Do not copy the pictures. Write out the lines from the start of the entries through the line containing "audiences worldwide. The".
#####
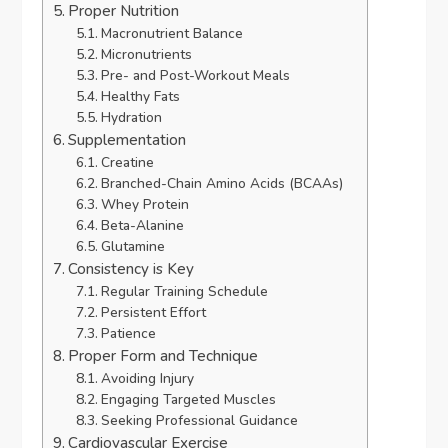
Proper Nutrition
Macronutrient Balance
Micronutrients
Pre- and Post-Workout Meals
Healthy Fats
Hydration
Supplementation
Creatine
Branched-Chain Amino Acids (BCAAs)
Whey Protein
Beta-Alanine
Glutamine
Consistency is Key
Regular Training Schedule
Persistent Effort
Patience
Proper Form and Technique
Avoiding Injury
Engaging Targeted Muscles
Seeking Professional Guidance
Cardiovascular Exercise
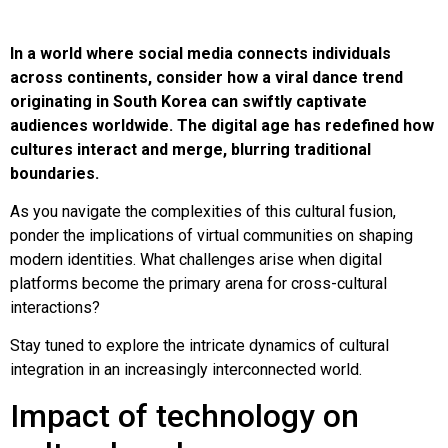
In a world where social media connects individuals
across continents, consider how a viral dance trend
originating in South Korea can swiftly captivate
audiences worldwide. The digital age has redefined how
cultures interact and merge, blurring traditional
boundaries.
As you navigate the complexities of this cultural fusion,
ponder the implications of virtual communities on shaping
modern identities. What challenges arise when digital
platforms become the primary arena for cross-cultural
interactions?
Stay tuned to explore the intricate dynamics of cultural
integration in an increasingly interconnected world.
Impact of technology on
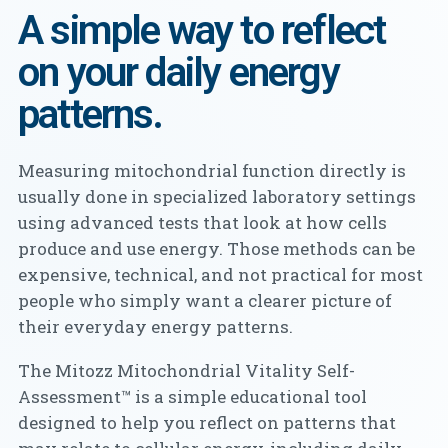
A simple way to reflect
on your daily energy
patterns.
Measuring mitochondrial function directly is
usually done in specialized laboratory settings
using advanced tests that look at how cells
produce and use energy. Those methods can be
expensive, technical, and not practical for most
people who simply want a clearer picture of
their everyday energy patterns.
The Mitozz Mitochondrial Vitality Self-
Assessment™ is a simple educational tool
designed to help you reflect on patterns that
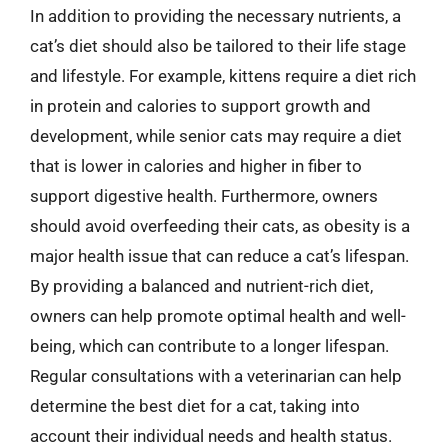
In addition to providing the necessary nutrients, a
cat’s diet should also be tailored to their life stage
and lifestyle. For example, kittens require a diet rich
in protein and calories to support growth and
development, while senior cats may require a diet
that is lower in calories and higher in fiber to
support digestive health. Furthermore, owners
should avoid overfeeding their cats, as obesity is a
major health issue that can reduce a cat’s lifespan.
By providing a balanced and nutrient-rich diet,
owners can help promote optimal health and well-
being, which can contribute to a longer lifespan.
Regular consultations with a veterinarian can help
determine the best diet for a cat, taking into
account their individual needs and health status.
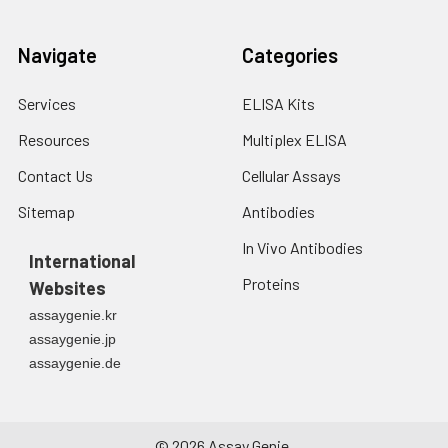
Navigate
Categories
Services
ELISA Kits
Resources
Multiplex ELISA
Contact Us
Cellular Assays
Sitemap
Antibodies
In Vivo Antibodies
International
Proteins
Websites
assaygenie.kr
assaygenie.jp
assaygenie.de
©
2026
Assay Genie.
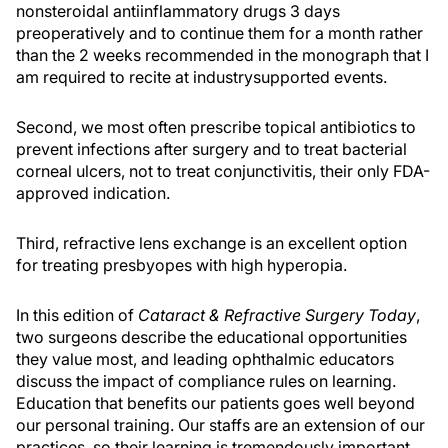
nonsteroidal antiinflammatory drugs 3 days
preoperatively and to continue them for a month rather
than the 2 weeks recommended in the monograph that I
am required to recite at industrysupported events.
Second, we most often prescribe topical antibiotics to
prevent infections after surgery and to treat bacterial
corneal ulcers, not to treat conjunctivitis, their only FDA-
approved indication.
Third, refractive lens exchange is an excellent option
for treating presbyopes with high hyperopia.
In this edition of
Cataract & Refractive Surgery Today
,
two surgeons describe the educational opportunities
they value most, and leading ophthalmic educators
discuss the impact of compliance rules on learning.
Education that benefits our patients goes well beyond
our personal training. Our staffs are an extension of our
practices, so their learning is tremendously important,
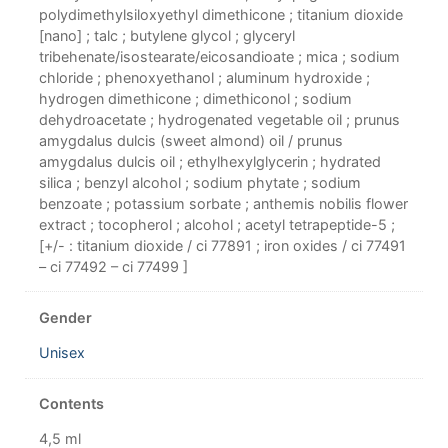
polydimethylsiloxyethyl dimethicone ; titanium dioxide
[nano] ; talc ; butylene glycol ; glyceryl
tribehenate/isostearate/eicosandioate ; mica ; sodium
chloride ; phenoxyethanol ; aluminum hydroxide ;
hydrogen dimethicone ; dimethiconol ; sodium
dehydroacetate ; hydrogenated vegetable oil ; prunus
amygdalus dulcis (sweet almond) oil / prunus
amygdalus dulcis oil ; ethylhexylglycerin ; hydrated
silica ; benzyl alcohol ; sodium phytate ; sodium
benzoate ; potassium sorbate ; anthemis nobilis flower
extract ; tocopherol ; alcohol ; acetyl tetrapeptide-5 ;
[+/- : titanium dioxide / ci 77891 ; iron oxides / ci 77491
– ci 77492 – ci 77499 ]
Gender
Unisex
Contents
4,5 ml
#####
Worked solution >>
Proper Nutrition
Macronutrient Balance
Micronutrients
Pre- and Post-Workout Meals
Healthy Fats
Hydration
Supplementation
Creatine
Branched-Chain Amino Acids (BCAAs)
Whey Protein
Beta-Alanine
Glutamine
Consistency is Key
Regular Training Schedule
Persistent Effort
Patience
Proper Form and Technique
Avoiding Injury
Engaging Targeted Muscles
Seeking Professional Guidance
Cardiovascular Exercise
In a world where social media connects individuals
across continents, consider how a viral dance trend
originating in South Korea can swiftly captivate
audiences worldwide. The digital age has redefined how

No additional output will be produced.